The campaign debt that remains is a “testament to Nick’s inability to manage the finances,” said the first senior staffer, who said that it “wasn’t a revenue problem; it was a spending problem” from which the debt resulted.

“He definitely outspent what was budgeted,” the source added, and criticized him for “not having an understanding of the complete financial situation despite inquiries from the governor.”

“I think he was young, inexperienced and it showed,” said the second senior member of the team.

It was “somewhat stunning to me that he didn’t know what the debt was as the candidate’s making a decision to get out of the race,” the source said.

Pawlenty, by most accounts, did have one of the most experienced and impressive campaign teams of any candidate. But Ayers did not tap into that experience. Instead, said the fourth senior staffer, his “lack of experience [was] coupled with the lack of interest in what others with experience had to say.”

“I can count on one hand the number of staff meetings that were held,” said the first senior staffer. Instead, Ayers “[hoarded] information.”

“Our opinions were rarely sought and even more rarely heeded — our opinions were really never taken into account at all,” said the fourth senior staffer. “That honestly was pretty disappointing.”

“He would point the blame for everything going wrong, and take all the credit for everything going right,” said the first senior staffer. “Even though we did have some successes, they weren’t because of Nick.”

Money issues aside, the New Hampshire debate is generally considered to have been the Pawlenty campaign’s death knell. There, Pawlenty declined to attack Romney on the healthcare plan he passed as governor of Massachusetts, although he had slammed it as too similar to Obamacare and labeled it ObamneyCare during high-profile television appearances one day earlier.

But the fourth senior staff member pointed out that “people have bounced back from tough debate performances in the past.” The problem, the source said, was that “the campaign didn’t say anything for a couple days.” There was no messaging provided for any of the staff.

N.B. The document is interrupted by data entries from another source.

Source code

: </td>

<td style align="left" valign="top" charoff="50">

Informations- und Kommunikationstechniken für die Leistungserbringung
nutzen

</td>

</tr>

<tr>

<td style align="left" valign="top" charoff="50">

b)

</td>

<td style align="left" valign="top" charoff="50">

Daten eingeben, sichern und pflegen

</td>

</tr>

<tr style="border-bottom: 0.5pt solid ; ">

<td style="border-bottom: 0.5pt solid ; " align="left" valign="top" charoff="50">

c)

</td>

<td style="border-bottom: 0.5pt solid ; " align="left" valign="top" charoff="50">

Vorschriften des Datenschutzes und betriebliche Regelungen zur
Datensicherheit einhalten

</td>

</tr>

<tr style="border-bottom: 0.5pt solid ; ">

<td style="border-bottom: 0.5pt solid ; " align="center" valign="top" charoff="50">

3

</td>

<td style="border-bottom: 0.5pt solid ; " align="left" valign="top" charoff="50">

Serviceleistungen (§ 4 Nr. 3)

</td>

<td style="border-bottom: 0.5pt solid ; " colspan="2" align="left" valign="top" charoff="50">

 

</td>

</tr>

Then, the campaign’s first on-the-record statement was to blame the governor. Nick Ayers was the first person to make that statement in a staff meeting the day before.

The source confessed to having never before seen a candidate “publicly attacked by his own team.”

“It was stunning to me. For a spokesperson to say it was, I thought, really not appropriate,” the source concluded.

Despite the negative professional feelings Ayers engendered, campaign staffers did not universally dislike him on a personal level.

“I enjoyed working with him,” said the second source, calling him “accessible,” “politically smart,” someone who “worked very hard,” and was “fundamentally a good guy.”

But, said the source, “you can be easy to work with and a nice person and still not be” great at your job.

The blame for how Ayers ran the campaign, however, should not fall entirely on Ayers himself, the source said.

“In fairness to Nick … you can only blame the campaign staff so much,” the source said. “Pawlenty created an environment that allowed Nick to control all the information and essentially make all of the decisions. It’s the candidate that set the tone.”

On Monday, Pawlenty announced his endorsement of Mitt Romney; he will serve as national co-chair for the the Romney campaign. On Tuesday a Washington, D.C. fundraiser will be held to help retire Pawlenty’s campaign debt.